Your assignment » Read the entries below and pull out each line with the string "object".

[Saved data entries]
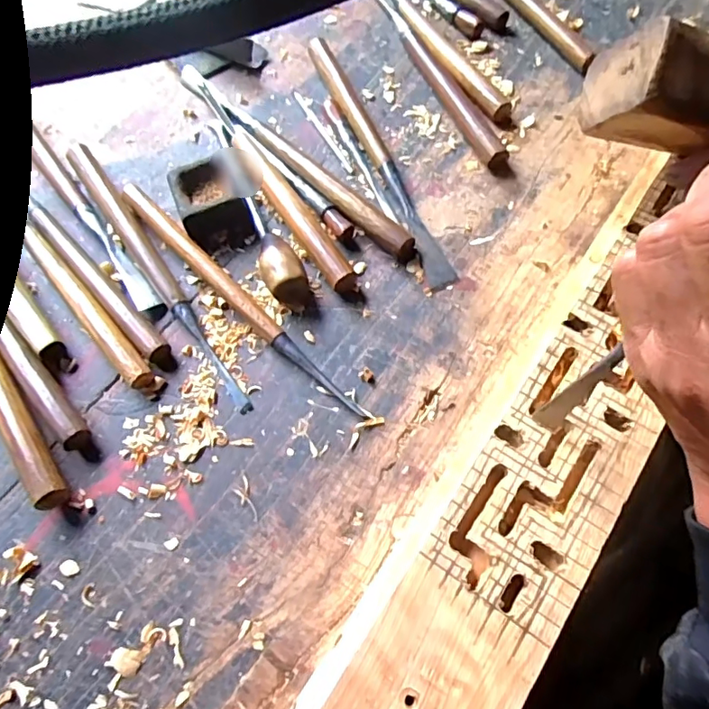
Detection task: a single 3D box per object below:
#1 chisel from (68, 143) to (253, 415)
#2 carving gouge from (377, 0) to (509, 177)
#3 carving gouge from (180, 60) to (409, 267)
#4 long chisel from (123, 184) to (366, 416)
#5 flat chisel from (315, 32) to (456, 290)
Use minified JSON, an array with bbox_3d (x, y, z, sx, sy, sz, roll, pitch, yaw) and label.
[{"bbox_3d":[-0.140,-0.061,0.362,0.017,0.016,0.252,-34,69,-12],"label":"chisel"},{"bbox_3d":[0.064,-0.233,0.427,0.015,0.020,0.232,-21,67,-7],"label":"carving gouge"},{"bbox_3d":[-0.053,-0.153,0.396,0.019,0.018,0.256,-41,71,-14],"label":"carving gouge"},{"bbox_3d":[-0.080,-0.043,0.352,0.022,0.014,0.231,-42,71,-15],"label":"long chisel"},{"bbox_3d":[0.016,-0.153,0.394,0.018,0.014,0.248,-20,67,-6],"label":"flat chisel"}]

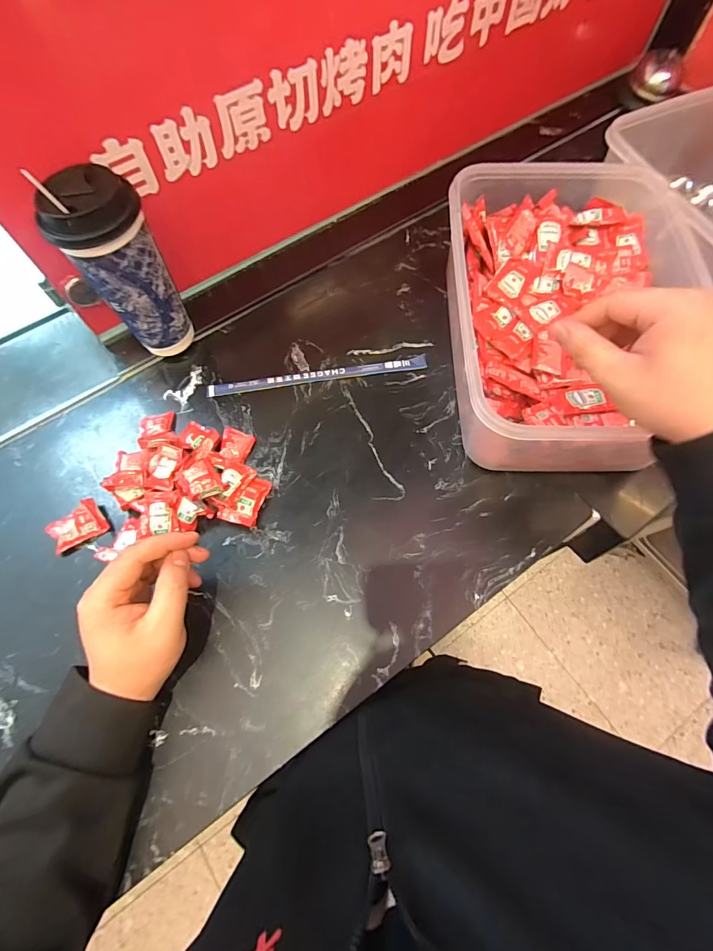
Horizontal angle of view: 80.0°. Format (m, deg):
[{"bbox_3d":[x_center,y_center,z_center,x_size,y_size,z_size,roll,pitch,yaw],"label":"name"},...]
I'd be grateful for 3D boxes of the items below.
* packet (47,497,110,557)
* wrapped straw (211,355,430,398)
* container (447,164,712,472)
[{"bbox_3d":[-0.298,0.054,0.451,0.056,0.014,0.041,-35,72,-12],"label":"packet"},{"bbox_3d":[-0.046,-0.123,0.520,0.266,0.005,0.020,-8,68,-2],"label":"wrapped straw"},{"bbox_3d":[0.223,-0.175,0.476,0.240,0.113,0.329,0,68,1],"label":"container"}]

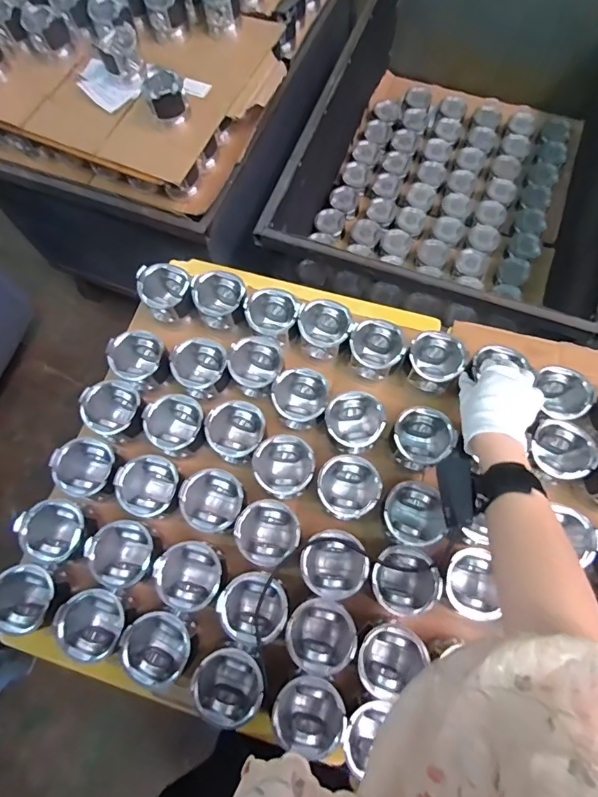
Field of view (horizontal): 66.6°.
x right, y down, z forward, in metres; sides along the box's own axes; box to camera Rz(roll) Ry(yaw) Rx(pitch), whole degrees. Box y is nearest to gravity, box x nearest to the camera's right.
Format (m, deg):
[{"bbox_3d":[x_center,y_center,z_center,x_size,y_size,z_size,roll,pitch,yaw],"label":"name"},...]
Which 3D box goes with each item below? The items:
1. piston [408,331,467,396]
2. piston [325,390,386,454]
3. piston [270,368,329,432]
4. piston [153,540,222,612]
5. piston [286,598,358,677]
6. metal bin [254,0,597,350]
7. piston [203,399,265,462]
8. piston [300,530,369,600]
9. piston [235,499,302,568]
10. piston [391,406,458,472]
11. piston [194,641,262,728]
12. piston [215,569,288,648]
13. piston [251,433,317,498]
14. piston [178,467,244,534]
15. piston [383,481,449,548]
[{"bbox_3d":[0.206,-0.055,0.699,0.079,0.062,0.076,-1,70,2],"label":"piston"},{"bbox_3d":[0.081,0.034,0.664,0.080,0.072,0.083,-1,70,2],"label":"piston"},{"bbox_3d":[0.003,0.002,0.683,0.082,0.058,0.082,25,73,10],"label":"piston"},{"bbox_3d":[-0.140,0.232,0.599,0.076,0.062,0.080,-1,70,2],"label":"piston"},{"bbox_3d":[0.028,0.295,0.574,0.080,0.067,0.081,-1,70,2],"label":"piston"},{"bbox_3d":[0.425,-0.707,1.298,0.822,0.419,1.119,18,72,8],"label":"metal bin"},{"bbox_3d":[-0.092,0.052,0.665,0.083,0.071,0.078,-1,70,2],"label":"piston"},{"bbox_3d":[0.046,0.220,0.603,0.081,0.071,0.075,-1,70,2],"label":"piston"},{"bbox_3d":[-0.041,0.182,0.617,0.078,0.066,0.079,-1,70,2],"label":"piston"},{"bbox_3d":[0.176,0.059,0.658,0.083,0.066,0.079,-1,70,2],"label":"piston"},{"bbox_3d":[-0.081,0.347,0.559,0.078,0.070,0.077,-1,70,2],"label":"piston"},{"bbox_3d":[-0.056,0.267,0.583,0.081,0.066,0.082,-1,70,2],"label":"piston"},{"bbox_3d":[-0.020,0.099,0.651,0.081,0.068,0.080,-1,70,2],"label":"piston"},{"bbox_3d":[-0.120,0.143,0.638,0.075,0.070,0.079,-1,70,2],"label":"piston"},{"bbox_3d":[0.155,0.160,0.621,0.084,0.067,0.084,35,75,13],"label":"piston"}]

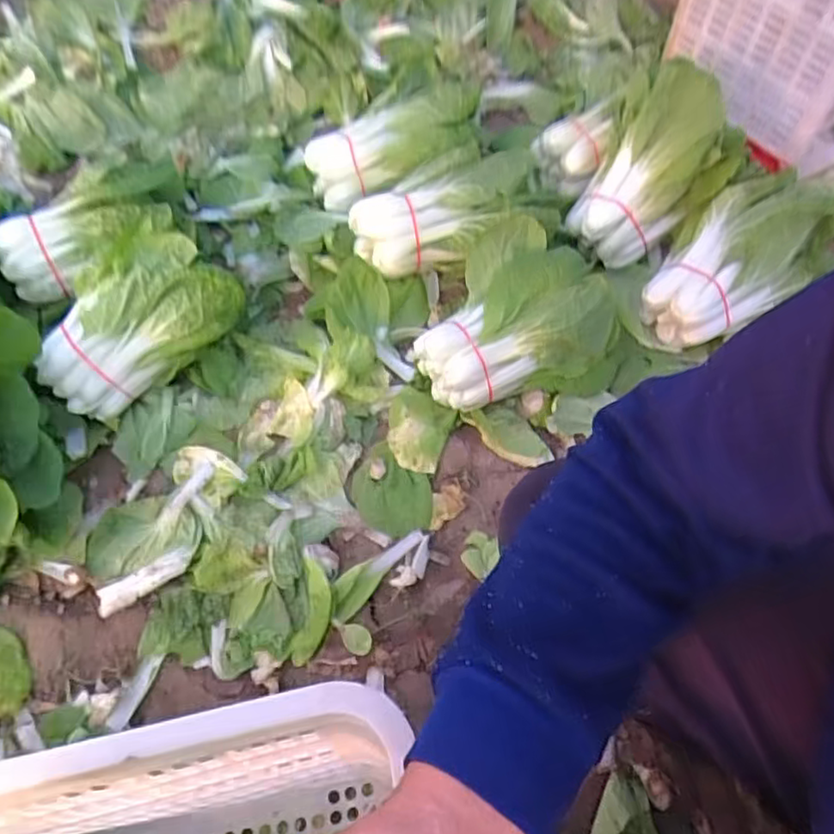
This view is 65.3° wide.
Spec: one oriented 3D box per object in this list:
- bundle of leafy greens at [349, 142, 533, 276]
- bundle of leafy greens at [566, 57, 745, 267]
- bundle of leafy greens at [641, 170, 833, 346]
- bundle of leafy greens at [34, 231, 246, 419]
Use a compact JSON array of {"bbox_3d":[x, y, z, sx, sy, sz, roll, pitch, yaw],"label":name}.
[{"bbox_3d":[0.044,-0.299,0.920,0.281,0.083,0.137,-31,62,-5],"label":"bundle of leafy greens"},{"bbox_3d":[0.334,-0.346,0.928,0.188,0.090,0.258,34,102,13],"label":"bundle of leafy greens"},{"bbox_3d":[0.422,-0.205,0.868,0.255,0.106,0.136,-42,49,8],"label":"bundle of leafy greens"},{"bbox_3d":[-0.356,-0.127,0.817,0.247,0.147,0.153,-27,62,-17],"label":"bundle of leafy greens"}]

Task answer »
Detection task: a single 3D box per object below:
Spec: one oriented 3D box per object in this list:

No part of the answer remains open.